The faux outtakes/behind the scenes of 'The Last Frontier' at the end of A Space Adventure Hour provided some egregious examples. Wesley as Saint was now partly free to improv his way through a series a 'Shatnerisms,' hyper-exaggerated by their very nature, but never quite so out of place.
"I was trying to get my leg over" was more than just a nod to the 'Riker manoeuvre'. Ending the entire episode on a series of grotesque 'pursings-of-the-lip' as the TOS music played was then neither pastiche nor parody. It was, quite simply, just taking the piss.
1. Cetacean Observations
The demands of meta meant there was a lot of Star Trek in Star Trek this week. 'The Last Frontier' rather speaks for itself. The series' creator, T.K. Bellows, was obviously Gene Roddenberry, or E.W. (Eugene Wesley) Roddenberry, if you prefer, as he was cited on the front cover of 'Incredible Tales of Scientific Wonder' in Far Beyond the Stars. "Does no one here care about my vision?"
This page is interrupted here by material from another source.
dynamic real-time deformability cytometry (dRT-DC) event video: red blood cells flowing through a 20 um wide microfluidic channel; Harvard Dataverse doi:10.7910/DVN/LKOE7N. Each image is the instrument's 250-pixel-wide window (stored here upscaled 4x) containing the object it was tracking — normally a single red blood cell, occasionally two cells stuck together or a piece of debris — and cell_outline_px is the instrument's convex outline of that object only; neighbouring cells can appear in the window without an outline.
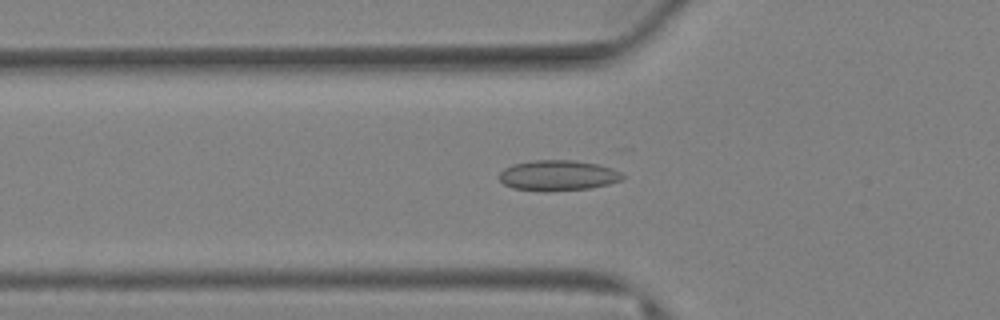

Sunny Lupino was Lucille Ball, without whom we wouldn't have Star Trek. 'Lucille' (from Latin via French) means '[of] light,' hence 'Sunny'. 'Lupino' is 'lupine' is 'wolf,' which may or may not be a reference to Lucy Cries Wolf, episode of I Love Lucy.
Before his turn as McCoy, DeForest Kelley was most well-known for his roles in several Westerns. Lee Woods was, then, "an actor, not a doctor," also working on a project of the genre. That's not to forget Star Trek's own 'Wagon Train to the stars' premise.
"A Space Adventure Hour" and/or "all that with weekly space adventures?" was reminiscent of NBC's on-air announcement at the end of The Omega Glory on 1st March 1968 (cited in The Making of Star Trek):
We are pleased to tell you that STAR TREK will continue to be seen on NBC Television. We know you will be looking forward to seeing the weekly adventure in space on STAR TREK.
The network had listened to fans who had come out in droves to save Star Trek from cancellation.